While cooler economic data in recent weeks has cut the odds of a United States interest rate hike on Thursday, some observers see the presidential campaign as playing a bigger role in staying the Federal Reserve's hand.
Fed officials have said that politics are not a consideration in policy decisions, but this factor cannot be ignored.
Ms Selena Ling, head of treasury research and strategy at OCBC Bank, cited US election risks among factors that make a September rate hike less likely.
"It would be risky to hike if they had to reverse shortly afterwards if financial markets react adversely post-elections," she said.
Other factors include "tightening monetary conditions... and data suggesting softening momentum amid sluggish global growth", she added.
There are already rumblings that the US Fed may not be all that apolitical. The central bank this week will be releasing fresh "dot plot" projections that may show a possible quarter-point rate hike by the end of the year.
WAITING FOR DATA
Whether the Fed wants to admit or not, the presidential election is a factor in their decision, because they don't want to be seen reacting before the data becomes supportive of a rate hike.

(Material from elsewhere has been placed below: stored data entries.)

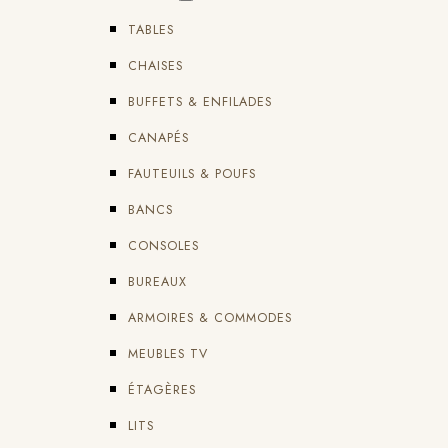
TABLES
CHAISES
BUFFETS & ENFILADES
CANAPÉS
FAUTEUILS & POUFS
BANCS
CONSOLES
BUREAUX
ARMOIRES & COMMODES
MEUBLES TV
ÉTAGÈRES
LITS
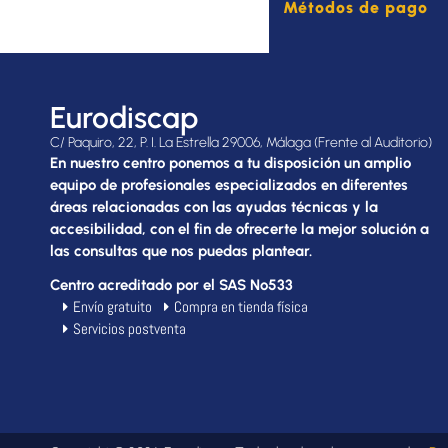
Métodos de pago
Eurodiscap
C/ Paquiro, 22, P. I. La Estrella 29006, Málaga (Frente al Auditorio)
En nuestro centro ponemos a tu disposición un amplio
equipo de profesionales especializados en diferentes
áreas relacionadas con las ayudas técnicas y la
accesibilidad, con el fin de ofrecerte la mejor solución a
las consultas que nos puedas plantear.
Centro acreditado por el SAS Nº533
Envío gratuito
Compra en tienda física
Servicios postventa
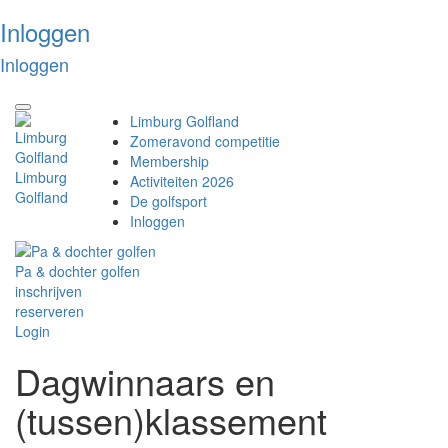
Inloggen
Inloggen
Toggle
Limburg Golfland
navigation
Zomeravond competitie
Membership
Limburg
Activiteiten 2026
Golfland
De golfsport
Inloggen
Pa & dochter golfen
inschrijven
reserveren
Login
Dagwinnaars en
(tussen)klassement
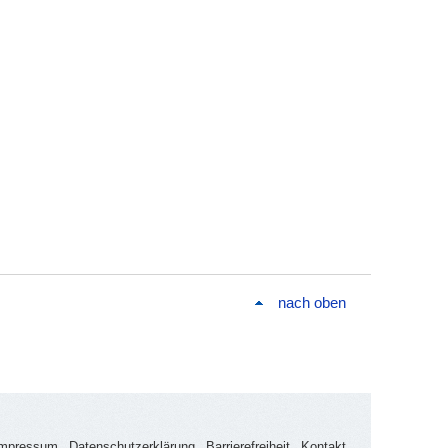
nach oben
Impressum
Datenschutzerklärung
Barrierefreiheit
Kontakt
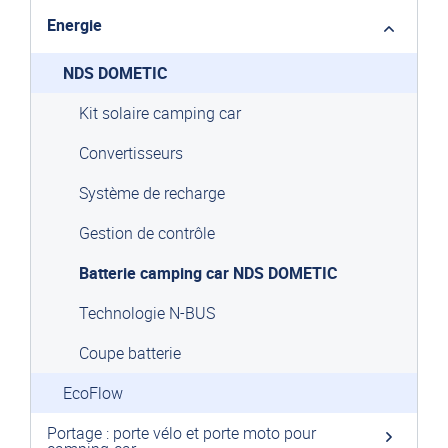
Energie
NDS DOMETIC
Kit solaire camping car
Convertisseurs
Système de recharge
Gestion de contrôle
Batterie camping car NDS DOMETIC
Technologie N-BUS
Coupe batterie
EcoFlow
Portage : porte vélo et porte moto pour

HEAD OF A RESEARCH FIRM, on why the US Fed may be delaying a rate hike.
Such a forecast may be interpreted as a sign that a hike is coming at the Fed's December meeting, instead of at the Nov 1-2 meeting, which comes a week before the US presidential election on Nov 8.
But, having the dot plot signal a December move is fraught with political overtones. Republican presidential nominee Donald Trump had earlier argued that the Fed has created a "false economy" by keeping borrowing costs low in order to help President Barack Obama.

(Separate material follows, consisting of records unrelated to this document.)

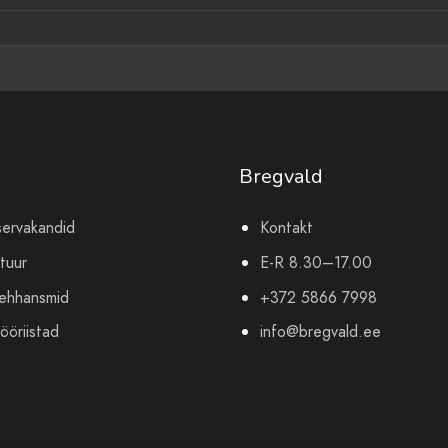
Bregvald
servakandid
Kontakt
tuur
E-R 8.30–17.00
mehhansmid
+372 5866 7998
ööriistad
info@bregvald.ee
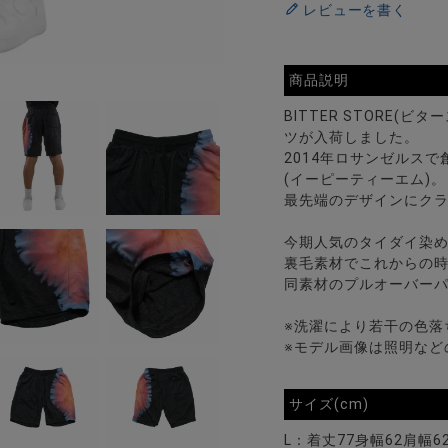
レビューを書く
商品説明
BITTER STORE(
ツが入荷しました。
2014年ロサンゼルスで
(イーピーティーエム)。
最先端のデザインにク
今期人気のタイダイ染
裏毛素材でこれからの
同素材のプルオーバー
※洗濯により若干の色落
※モデル画像は照明など
サイズ(cm)
L：着丈77身幅62肩幅6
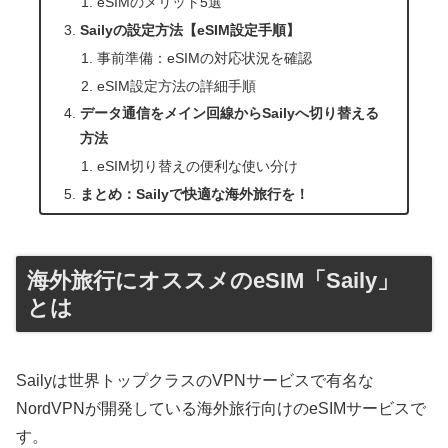
eSIMのメリット5選
Sailyの設定方法【eSIM設定手順】
事前準備：eSIMの対応状況を確認
eSIM設定方法の詳細手順
データ通信をメイン回線からSailyへ切り替える
方法
eSIM切り替えの便利な使い分け
まとめ：Sailyで快適な海外旅行を！
海外旅行にオススメのeSIM「Saily」
とは
Sailyは世界トップクラスのVPNサービスで有名な
NordVPNが開発している海外旅行向けのeSIMサービスで
す。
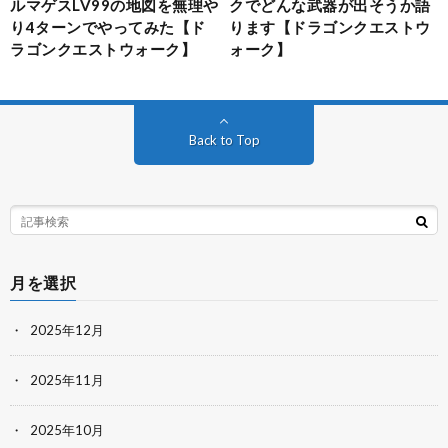
ルマゲスLV99の地図を無理や
クでどんな武器が出そうか語
り4ターンでやってみた【ド
ります【ドラゴンクエストウ
ラゴンクエストウォーク】
ォーク】
Back to Top
月を選択
2025年12月
2025年11月
2025年10月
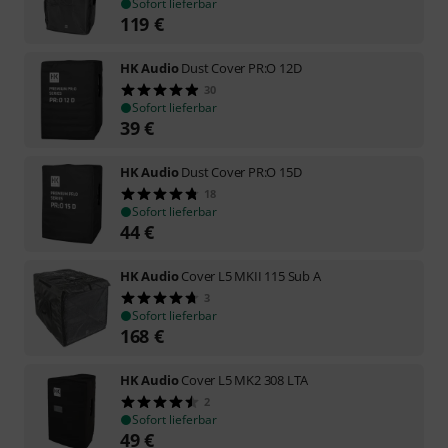
Sofort lieferbar
119
€
HK Audio
Dust Cover PR:O 12D
30
Sofort lieferbar
39
€
HK Audio
Dust Cover PR:O 15D
18
Sofort lieferbar
44
€
HK Audio
Cover L5 MKII 115 Sub A
3
Sofort lieferbar
168
€
HK Audio
Cover L5 MK2 308 LTA
2
Sofort lieferbar
49
€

Still, those that maintain the Fed is "data-dependent", cite lacklustre August jobs, manufacturing and retail sales figures.
Bloomberg said the probability of a September rise has dropped to around 20 per cent from 40 per cent three weeks ago. The chance of a December hike stands at 55 per cent.

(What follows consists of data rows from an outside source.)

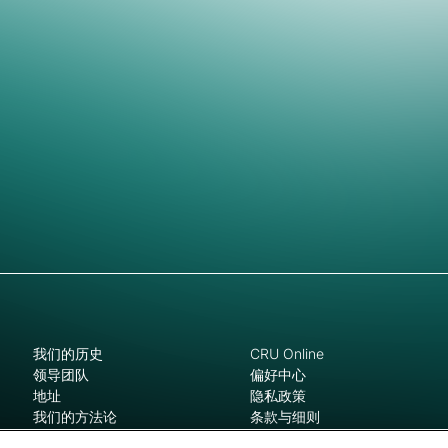
我们的历史
CRU Online
领导团队
偏好中心
地址
隐私政策
我们的方法论
条款与细则
工作机会
新闻和媒体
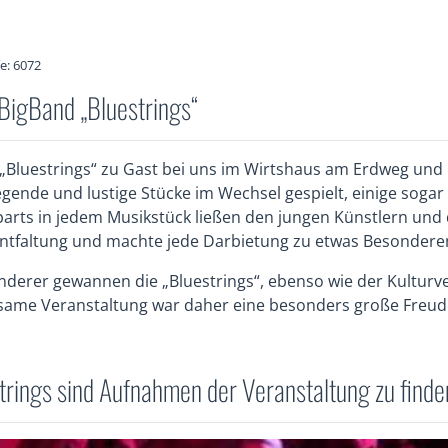
fe: 6072
rBigBand „Bluestrings“
„Bluestrings“ zu Gast bei uns im Wirtshaus am Erdweg und
ende und lustige Stücke im Wechsel gespielt, einige sogar 
parts in jedem Musikstück ließen den jungen Künstlern und
Entfaltung und machte jede Darbietung zu etwas Besondere
nderer gewannen die „Bluestrings“, ebenso wie der Kulturv
nsame Veranstaltung war daher eine besonders große Freud
rings sind Aufnahmen der Veranstaltung zu finde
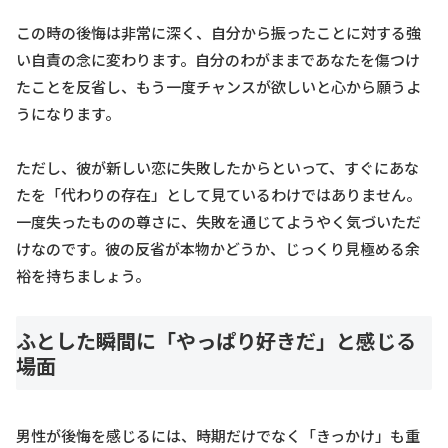
この時の後悔は非常に深く、自分から振ったことに対する強
い自責の念に変わります。自分のわがままであなたを傷つけ
たことを反省し、もう一度チャンスが欲しいと心から願うよ
うになります。
ただし、彼が新しい恋に失敗したからといって、すぐにあな
たを「代わりの存在」として見ているわけではありません。
一度失ったものの尊さに、失敗を通じてようやく気づいただ
けなのです。彼の反省が本物かどうか、じっくり見極める余
裕を持ちましょう。
ふとした瞬間に「やっぱり好きだ」と感じる
場面
男性が後悔を感じるには、時期だけでなく「きっかけ」も重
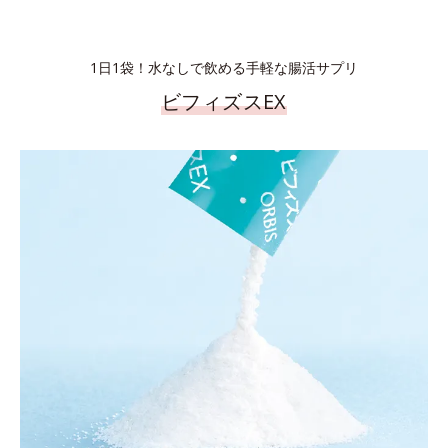
1日1袋！水なしで飲める手軽な腸活サプリ
ビフィズスEX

"Whether the Fed wants to admit or not, the presidential election is a factor in their decision, because they don't want to be seen reacting before the data becomes supportive of a rate hike," according to the head of a research firm.
Financial market volatility is typically high in September and October, and even more so, in an election year.
"A rate hike in September may create unnecessary volatility that will not be friendly for the US elections," he said.
Market backlash from a surprise hike this week could be "violent and choppy" because players have essentially priced out that possibility, Ms Ling said.
But Barclays and BNP Paribas, two of the Fed's 23 preferred bond trading partners, have taken a contrarian stance, saying traders have discounted the intent to hike too steeply. It is the first time more than one dealer has gone against the consensus during the week of a policy meeting since last September, according to Bloomberg.
UOB senior economist Alvin Liew argued that the Nov 8 poll is unlikely to compromise the Fed's decision making: "In itself, the election shouldn't be a determining factor on how the Fed makes monetary policy decisions."